Try it: Search the data for "Ladda". Each line containing it is to be copied.

[Page images and extracted text]
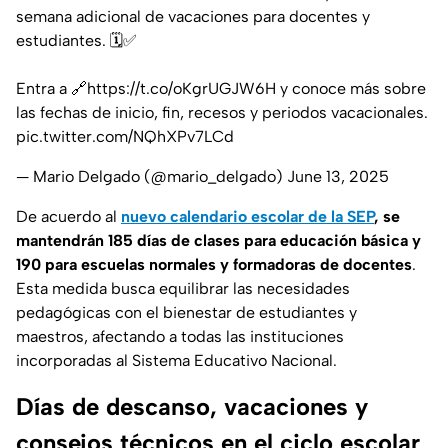
semana adicional de vacaciones para docentes y
estudiantes. 🗓️✅
Entra a 🔗
https://t.co/oKgrUGJW6H
y conoce más sobre
las fechas de inicio, fin, recesos y periodos vacacionales.
pic.twitter.com/NQhXPv7LCd
— Mario Delgado (@mario_delgado)
June 13, 2025
De acuerdo al
nuevo calendario escolar de la SEP
, se
mantendrán 185 días de clases para educación básica y
190 para escuelas normales y formadoras de docentes
.
Esta medida busca equilibrar las necesidades
pedagógicas con el bienestar de estudiantes y
maestros, afectando a todas las instituciones
incorporadas al Sistema Educativo Nacional.
Días de descanso, vacaciones y
consejos técnicos en el ciclo escolar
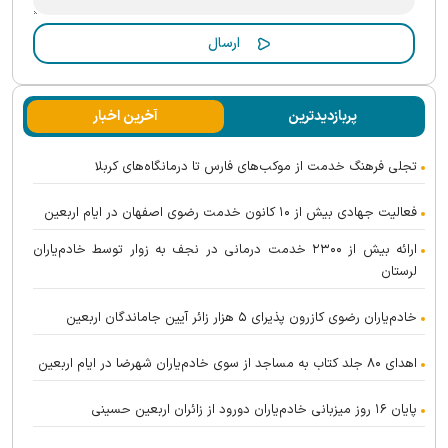
پربازدیدترین
آخرین اخبار
تجلی فرهنگ خدمت از موکب‌های فارس تا درمانگاه‌های کربلا
فعالیت جهادی بیش از ۱۰ کانون خدمت رضوی اصفهان در ایام اربعین
ارائه بیش از ۲۳۰۰ خدمت درمانی در نجف به زوار توسط خادم‌یاران
لرستان
خادم‌یاران رضوی کازرون پذیرای ۵ هزار زائر آیین جاماندگان اربعین
اهدای ۸۰ جلد کتاب به مساجد از سوی خادم‌یاران شهرضا در ایام اربعین
پایان ۱۶ روز میزبانی خادم‌یاران دورود از زائران اربعین حسینی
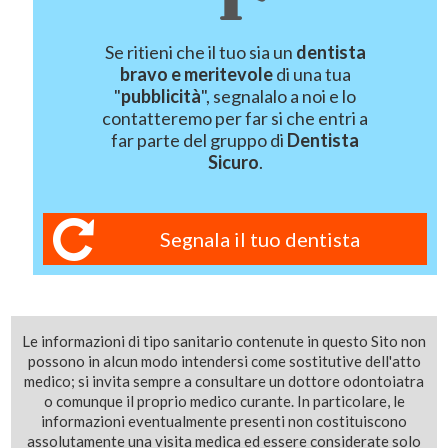
Se ritieni che il tuo sia un
dentista
bravo e meritevole
di una tua
"
pubblicità
", segnalalo a noi e lo
contatteremo per far si che entri a
far parte del gruppo di
Dentista
Sicuro
.
Segnala il tuo dentista
Le informazioni di tipo sanitario contenute in questo Sito non
possono in alcun modo intendersi come sostitutive dell'atto
medico; si invita sempre a consultare un dottore odontoiatra
o comunque il proprio medico curante. In particolare, le
informazioni eventualmente presenti non costituiscono
assolutamente una visita medica ed essere considerate solo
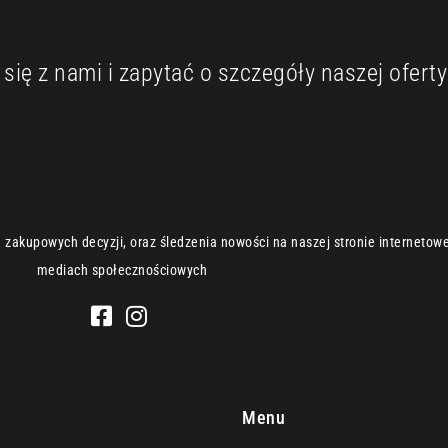
ię z nami i zapytać o szczegóły naszej oferty
zakupowych decyzji, oraz śledzenia nowości na naszej stronie internetowej
mediach społecznościowych
e
Menu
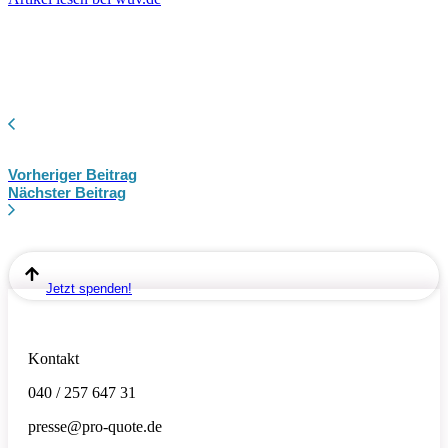
Vorheriger Beitrag
Nächster Beitrag
Jetzt spenden!
Kontakt
040 / 257 647 31
presse@pro-quote.de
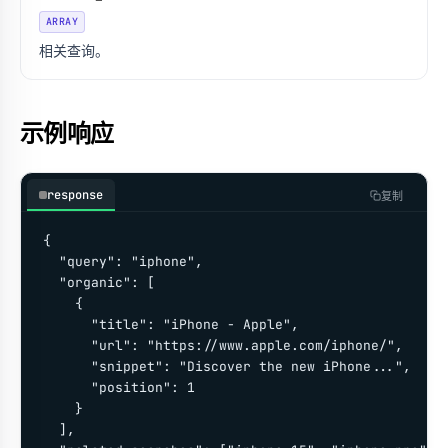
ARRAY
相关查询。
示例响应
response
复制
{

  "query": "iphone",

  "organic": [

    {

      "title": "iPhone - Apple",

      "url": "https://www.apple.com/iphone/",

      "snippet": "Discover the new iPhone...",

      "position": 1

    }

  ],
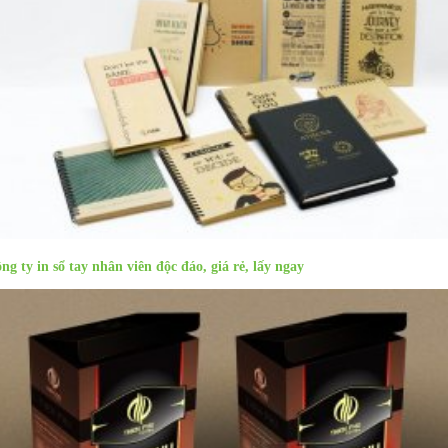
ng ty in sổ tay nhân viên độc đáo, giá rẻ, lấy ngay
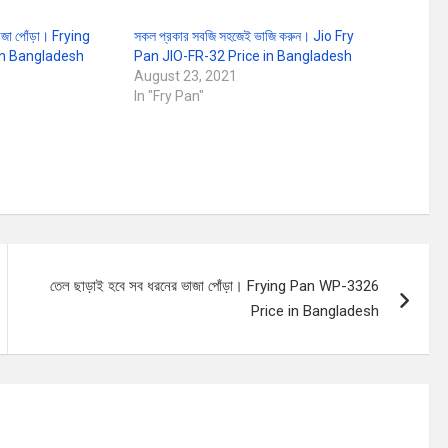
াজা পোঁড়া। Frying
সকল প্রকার সবজি সহজেই ভাজি করুন। Jio Fry
in Bangladesh
Pan JIO-FR-32 Price in Bangladesh
August 23, 2021
In "Fry Pan"
তেল ছাড়াই হবে সব ধরনের ভাজা পোঁড়া। Frying Pan WP-3326
Price in Bangladesh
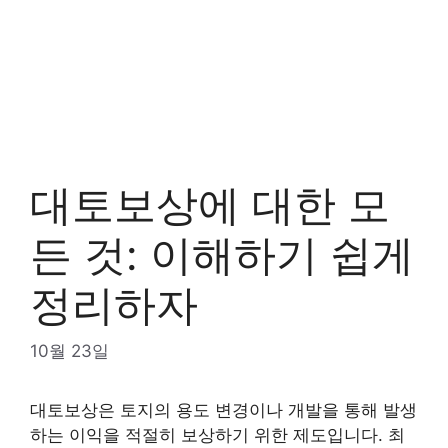
대토보상에 대한 모
든 것: 이해하기 쉽게
정리하자
10월 23일
대토보상은 토지의 용도 변경이나 개발을 통해 발생
하는 이익을 적절히 보상하기 위한 제도입니다. 최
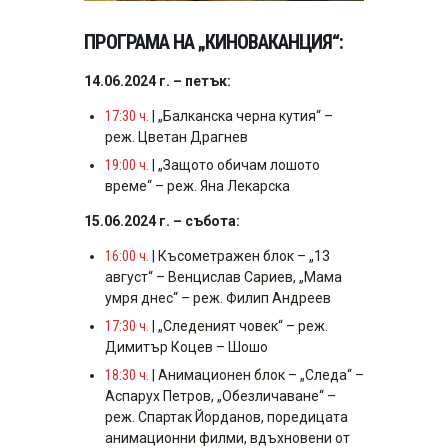
ПРОГРАМА НА „КИНОВАКАНЦИЯ“:
14.06.2024 г. – петък:
17:30 ч.
| „Балканска черна кутия“
–
реж. Цветан Драгнев
19:00 ч.
| „Защото обичам лошото
време“ – реж. Яна Лекарска
15.06.2024 г. – събота:
16:00 ч.
| Късометражен блок
– „13
август“ – Венцислав Сариев, „Мама
умря днес“ – реж. Филип Андреев
17:30 ч.
| „Следеният човек“ – реж.
Димитър Коцев – Шошо
18:30 ч.
| Анимационен блок – „Следа“ –
Аспарух Петров, „Обезличаване“ –
реж. Спартак Йорданов, поредицата
анимационни филми, вдъхновени от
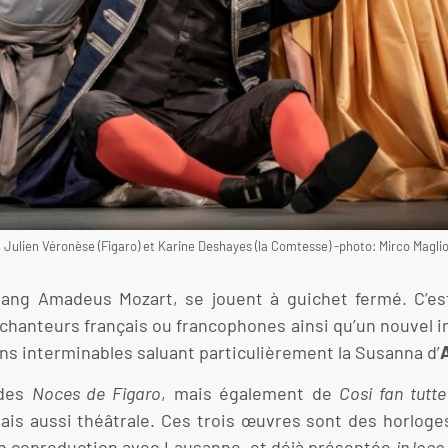
 Julien Véronèse (Figaro) et Karine Deshayes (la Comtesse) -photo: Mirco Magli
gang Amadeus Mozart, se jouent à guichet fermé. C’es
 chanteurs français ou francophones ainsi qu’un nouvel in
ons interminables saluant particulièrement la Susanna d’
 des
Noces de Figaro
, mais également de
Cosi fan tutt
s aussi théâtrale. Ces trois œuvres sont des horloge
en coproduction avec Lausanne, et déjà présentée
in loco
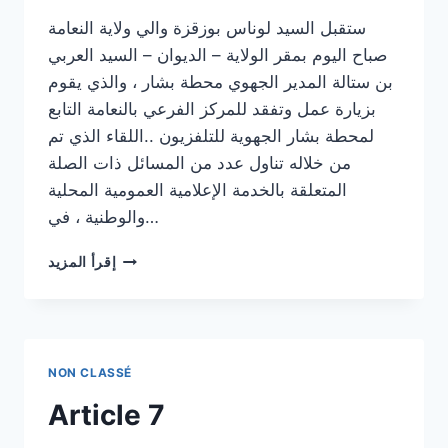
ستقبل السيد لوناس بوزقزة والي ولاية النعامة
صباح اليوم بمقر الولاية – الديوان – السيد العربي
بن ستالة المدير الجهوي محطة بشار ، والذي يقوم
بزيارة عمل وتفقد للمركز الفرعي بالنعامة التابع
لمحطة بشار الجهوية للتلفزيون ..اللقاء الذي تم
من خلاله تناول عدد من المسائل ذات الصلة
المتعلقة بالخدمة الإعلامية العمومية المحلية
والوطنية ، في…
ARTICLE
إقرأ المزيد
8
NON CLASSÉ
Article 7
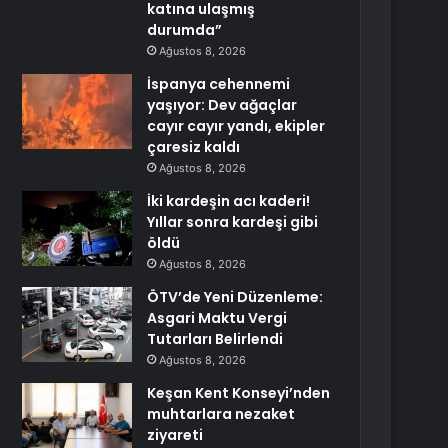
katına ulaşmış
durumda”
Ağustos 8, 2026
İspanya cehennemi
yaşıyor: Dev ağaçlar
cayır cayır yandı, ekipler
çaresiz kaldı
Ağustos 8, 2026
İki kardeşin acı kaderi!
Yıllar sonra kardeşi gibi
öldü
Ağustos 8, 2026
ÖTV’de Yeni Düzenleme:
Asgari Maktu Vergi
Tutarları Belirlendi
Ağustos 8, 2026
Keşan Kent Konseyi’nden
muhtarlara nezaket
ziyareti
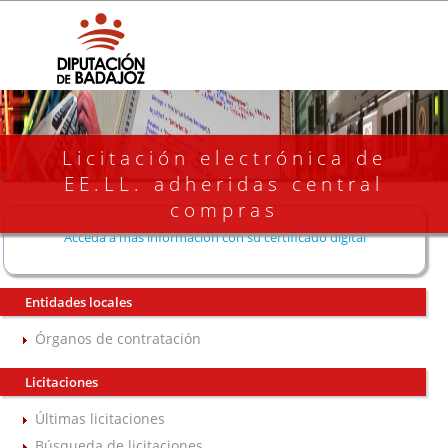
Licitación electrónica de
EE.LL. adheridas central
compras
Acceda a más información con su certificado digital
Entidades locales
Órganos de contratación
Licitaciones
Últimas licitaciones
Búsqueda de licitaciones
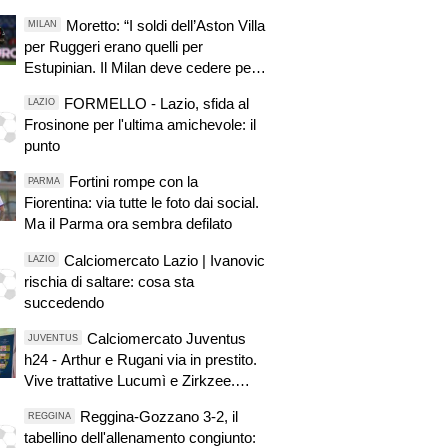
Moretto: “I soldi dell’Aston Villa
MILAN
per Ruggeri erano quelli per
Estupinian. Il Milan deve cedere per
comprare”
FORMELLO - Lazio, sfida al
LAZIO
Frosinone per l'ultima amichevole: il
punto
Fortini rompe con la
PARMA
Fiorentina: via tutte le foto dai social.
Ma il Parma ora sembra defilato
Calciomercato Lazio | Ivanovic
LAZIO
rischia di saltare: cosa sta
succedendo
Calciomercato Juventus
JUVENTUS
h24 - Arthur e Rugani via in prestito.
Vive trattative Lucumì e Zirkzee.
Arsenal su Yildiz. Sondaggio Roma
Reggina-Gozzano 3-2, il
REGGINA
per Nico. PSG alza offerta per
tabellino dell'allenamento congiunto:
Suzuki. Zhegrova non vuole partire.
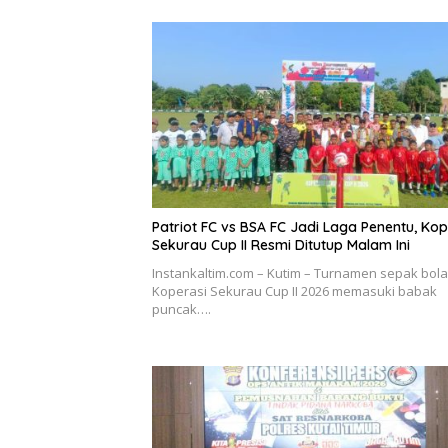
Patriot FC vs BSA FC Jadi Laga Penentu, Kop
Sekurau Cup II Resmi Ditutup Malam Ini
Instankaltim.com – Kutim – Turnamen sepak bola
Koperasi Sekurau Cup II 2026 memasuki babak
puncak….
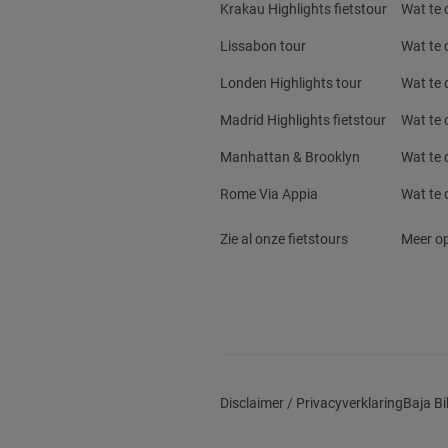
Krakau Highlights fietstour
Wat te 
Lissabon tour
Wat te 
Londen Highlights tour
Wat te 
Madrid Highlights fietstour
Wat te 
Manhattan & Brooklyn
Wat te 
Rome Via Appia
Wat te 
Zie al onze fietstours
Meer op
Disclaimer / Privacyverklaring
Baja Bi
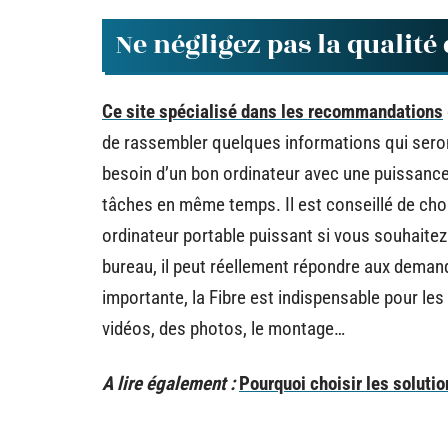
Ne négligez pas la qualité
Ce site spécialisé dans les recommandations
de rassembler quelques informations qui seron
besoin d’un bon ordinateur avec une puissance 
tâches en même temps. Il est conseillé de choi
ordinateur portable puissant si vous souhaitez t
bureau, il peut réellement répondre aux demand
importante, la Fibre est indispensable pour 
vidéos, des photos, le montage…
A lire également :
Pourquoi choisir les solutio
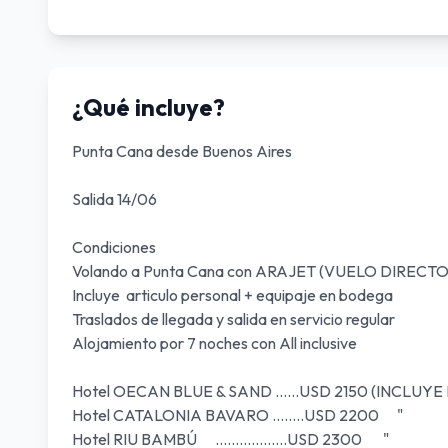
¿Qué incluye?
Punta Cana desde Buenos Aires
Salida 14/06
Condiciones
Volando a Punta Cana con ARAJET (VUELO DIRECTO
Incluye articulo personal + equipaje en bodega
Traslados de llegada y salida en servicio regular
Alojamiento por 7 noches con All inclusive
Hotel OECAN BLUE & SAND ......USD 2150 (INCLU
Hotel CATALONIA BAVARO ........USD 2
Hotel RIU BAMBÚ ..................USD 23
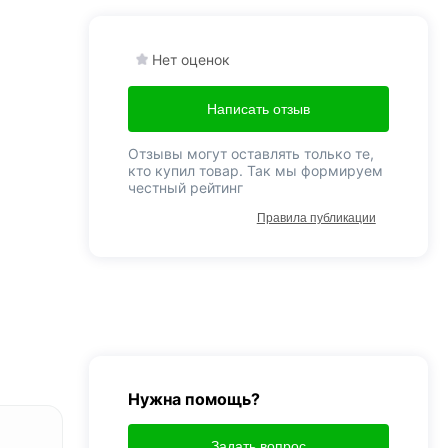
Нет оценок
Написать отзыв
Отзывы могут оставлять только те,
кто купил товар. Так мы формируем
честный рейтинг
Правила публикации
Нужна помощь?
Задать вопрос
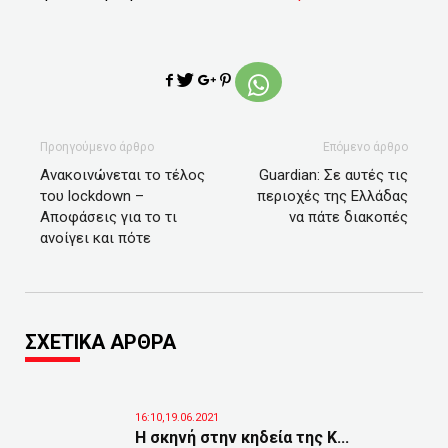
Προηγούμενο άρθρο
Επόμενο άρθρο
Ανακοινώνεται το τέλος
Guardian: Σε αυτές τις
του lockdown –
περιοχές της Ελλάδας
Αποφάσεις για το τι
να πάτε διακοπές
ανοίγει και πότε
ΣΧΕΤΙΚΑ ΑΡΘΡΑ
16:10,19.06.2021
Η σκηνή στην κηδεία της Κ...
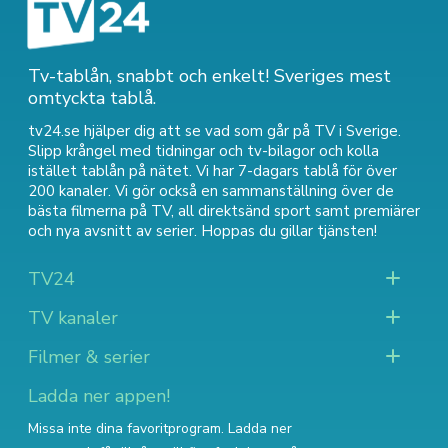
Tv-tablån, snabbt och enkelt! Sveriges mest
omtyckta tablå.
tv24.se hjälper dig att se vad som går på TV i Sverige.
Slipp krångel med tidningar och tv-bilagor och kolla
istället tablån på nätet. Vi har 7-dagars tablå för över
200 kanaler. Vi gör också en sammanställning över
de
bästa filmerna på TV
,
all direktsänd sport
samt
premiärer
och nya avsnitt av serier
. Hoppas du gillar tjänsten!
TV24
TV kanaler
Filmer & serier
Ladda ner appen!
Missa inte dina favoritprogram. Ladda ner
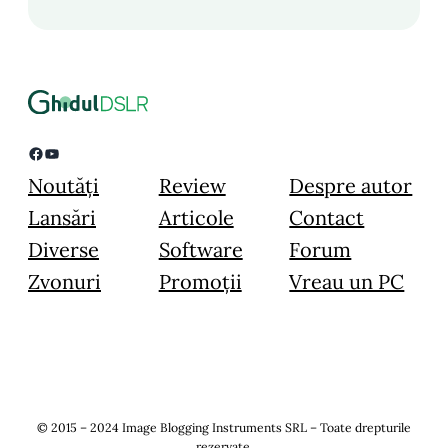
Facebook
YouTube
Noutăți
Review
Despre autor
Lansări
Articole
Contact
Diverse
Software
Forum
Zvonuri
Promoții
Vreau un PC
© 2015 – 2024 Image Blogging Instruments SRL – Toate drepturile
rezervate.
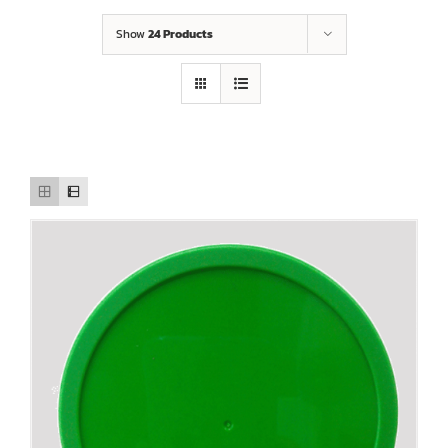
Show
24 Products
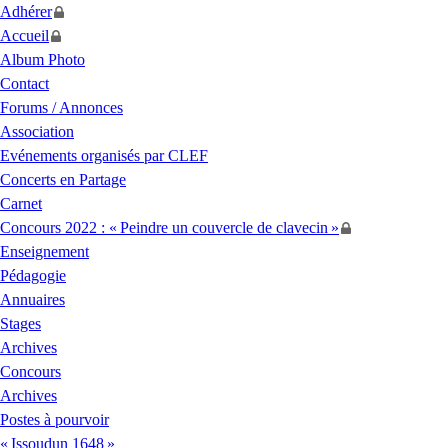
Adhérer
Accueil
Album Photo
Contact
Forums / Annonces
Association
Evénements organisés par
CLEF
Concerts en Partage
Carnet
Concours 2022 : «
Peindre un couvercle de clavecin
»
Enseignement
Pédagogie
Annuaires
Stages
Archives
Concours
Archives
Postes à pourvoir
«
Issoudun 1648
»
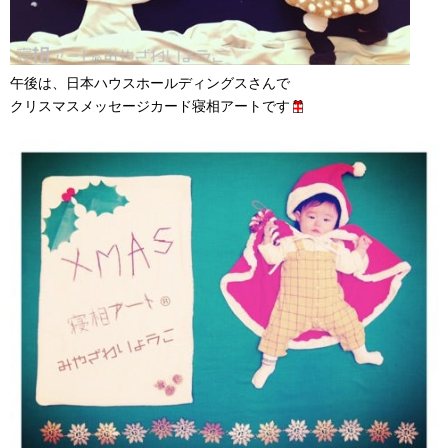
午後は、日本ハウスホールディングスさんで
クリスマスメッセージカード寝相アートです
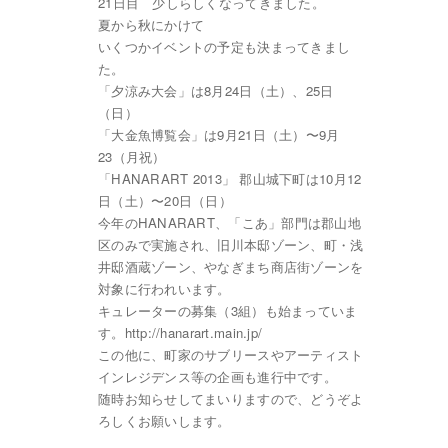
21日目 少しらしくなってきました。
夏から秋にかけて
いくつかイベントの予定も決まってきまし
た。
「夕涼み大会」は8月24日（土）、25日
（日）
「大金魚博覧会」は9月21日（土）〜9月
23（月祝）
「HANARART 2013」 郡山城下町は10月12
日（土）〜20日（日）
今年のHANARART、「こあ」部門は郡山地
区のみで実施され、旧川本邸ゾーン、町・浅
井邸酒蔵ゾーン、やなぎまち商店街ゾーンを
対象に行われいます。
キュレーターの募集（3組）も始まっていま
す。http://hanarart.main.jp/
この他に、町家のサブリースやアーティスト
インレジデンス等の企画も進行中です。
随時お知らせしてまいりますので、どうぞよ
ろしくお願いします。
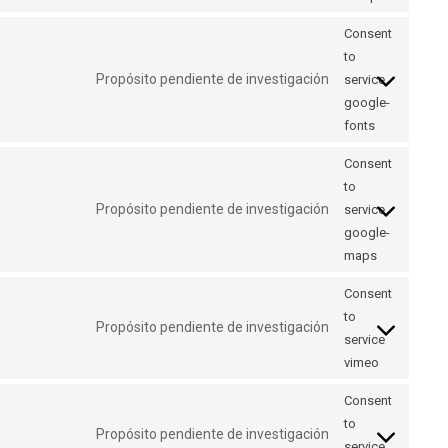
Consent
to
Propósito pendiente de investigación
service
google-
fonts
Consent
to
Propósito pendiente de investigación
service
google-
maps
Consent
to
Propósito pendiente de investigación
service
vimeo
Consent
to
Propósito pendiente de investigación
service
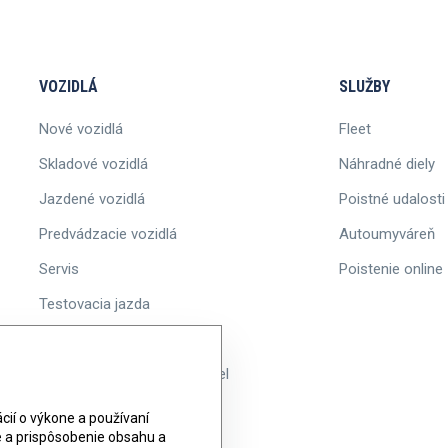
VOZIDLÁ
SLUŽBY
Nové vozidlá
Fleet
Skladové vozidlá
Náhradné diely
Jazdené vozidlá
Poistné udalosti
Predvádzacie vozidlá
Autoumyváreň
Servis
Poistenie online
Testovacia jazda
Akcie
Informácie o ponuke vozidiel
ií o výkone a používaní
ie a prispôsobenie obsahu a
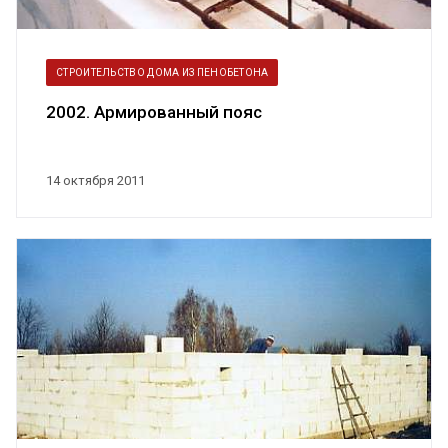
СТРОИТЕЛЬСТВО ДОМА ИЗ ПЕНОБЕТОНА
2002. Армированный пояс
14 октября 2011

Response below:
Ladda ner appen!
Missa inte dina favoritprogram. Ladda ner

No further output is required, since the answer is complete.